◆ Task description: Your answer should hold each line of the material that contains the word "month".

....

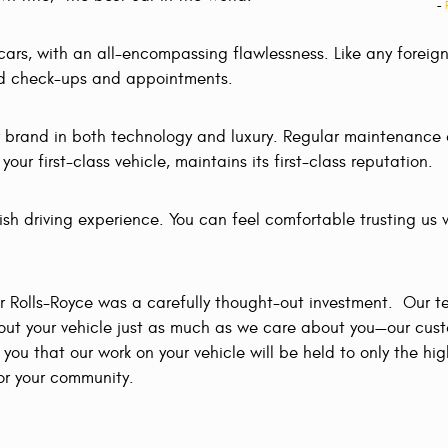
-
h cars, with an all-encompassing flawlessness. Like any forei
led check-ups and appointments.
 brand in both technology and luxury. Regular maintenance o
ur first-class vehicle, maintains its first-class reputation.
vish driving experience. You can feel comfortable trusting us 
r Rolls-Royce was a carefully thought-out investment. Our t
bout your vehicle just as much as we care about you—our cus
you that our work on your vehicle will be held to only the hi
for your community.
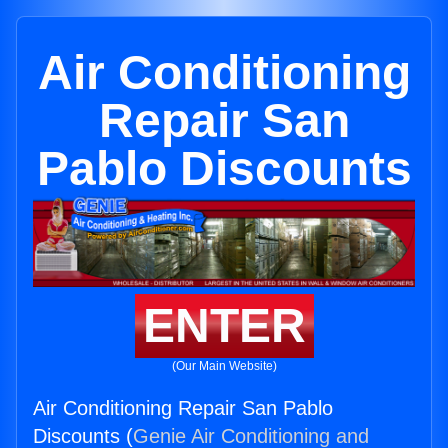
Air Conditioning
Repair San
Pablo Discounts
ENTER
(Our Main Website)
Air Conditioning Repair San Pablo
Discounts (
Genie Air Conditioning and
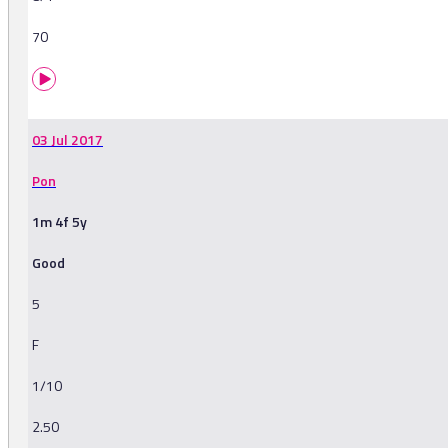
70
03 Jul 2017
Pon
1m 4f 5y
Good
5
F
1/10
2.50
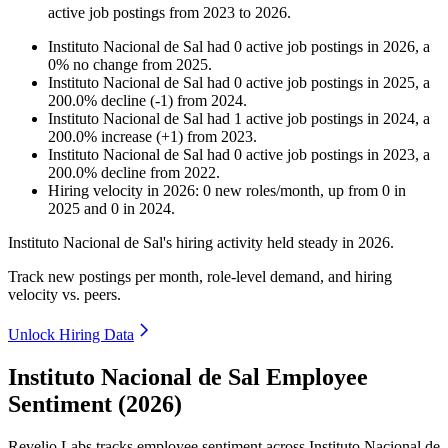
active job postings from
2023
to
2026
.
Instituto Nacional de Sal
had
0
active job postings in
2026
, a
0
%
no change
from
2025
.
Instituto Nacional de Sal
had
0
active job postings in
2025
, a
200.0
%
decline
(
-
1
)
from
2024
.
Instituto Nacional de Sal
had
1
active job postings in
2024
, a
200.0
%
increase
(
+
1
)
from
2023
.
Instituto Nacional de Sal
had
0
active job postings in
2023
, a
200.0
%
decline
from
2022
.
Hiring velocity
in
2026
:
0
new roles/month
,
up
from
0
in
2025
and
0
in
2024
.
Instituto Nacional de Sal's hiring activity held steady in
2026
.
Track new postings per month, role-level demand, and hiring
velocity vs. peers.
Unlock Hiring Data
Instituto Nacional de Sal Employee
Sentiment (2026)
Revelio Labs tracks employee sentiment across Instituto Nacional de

....

◆ Finished task:
new roles/month
Track new postings per month, role-level demand, and hiring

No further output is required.